━━━━━ EXERCISE INPUT
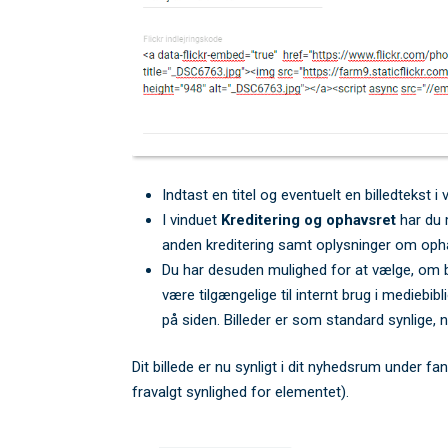
Indtast en titel og eventuelt en billedtekst i
I vinduet
Kreditering og ophavsret
har du m
anden kreditering samt oplysninger om opha
Du har desuden mulighed for at vælge, om bil
være tilgængelige til internt brug i mediebib
på siden. Billeder er som standard synlige, når
Dit billede er nu synligt i dit nyhedsrum under f
fravalgt synlighed for elementet).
━━━━━━━━━━
WHAT NEEDS TO BE DONE: The full data, repeated exactly and stripped of its pictures, is the expected answer.

SOLUTION FOR THIS TASK:
Indtast en titel og eventuelt en billedtekst i
I vinduet
Kreditering og ophavsret
har du m
anden kreditering samt oplysninger om opha
Du har desuden mulighed for at vælge, om bil
være tilgængelige til internt brug i mediebib
på siden. Billeder er som standard synlige, når
Dit billede er nu synligt i dit nyhedsrum under f
fravalgt synlighed for elementet).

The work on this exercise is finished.